═════ PROVIDED DATA ═════

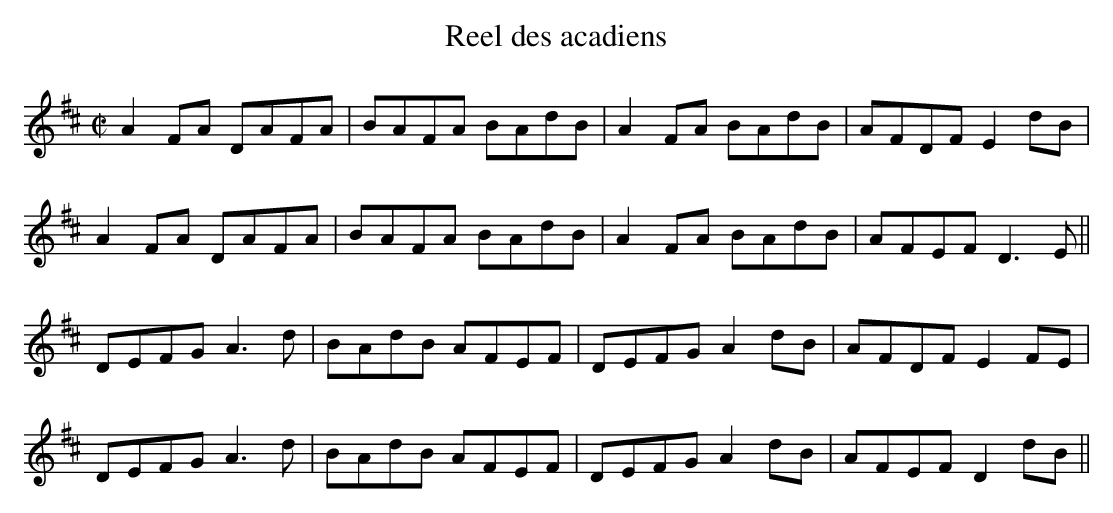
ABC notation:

X:1
T:Reel des acadiens
M:C|
L:1/8
K:D
A2 FA DAFA|BAFA BAdB|A2 FA BAdB|AFDF E2dB|
A2 FA DAFA|BAFA BAdB|A2 FA BAdB|AFEF D3E||
DEFG A3d|BAdB AFEF|DEFG A2 dB|AFDF E2 FE|
DEFG A3d|BAdB AFEF|DEFG A2 dB|AFEF D2 dB||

═════

▸ WRITTEN EXERCISE
Give the items above as a JSON list of strings, one string per line of text, with blank lines dropped. Leave the pictures out of the answer.

▸ RESPONSE TO THIS EXERCISE
[
  "ABC notation:",
  "X:1",
  "T:Reel des acadiens",
  "M:C|",
  "L:1/8",
  "K:D",
  "A2 FA DAFA|BAFA BAdB|A2 FA BAdB|AFDF E2dB|",
  "A2 FA DAFA|BAFA BAdB|A2 FA BAdB|AFEF D3E||",
  "DEFG A3d|BAdB AFEF|DEFG A2 dB|AFDF E2 FE|",
  "DEFG A3d|BAdB AFEF|DEFG A2 dB|AFEF D2 dB||"
]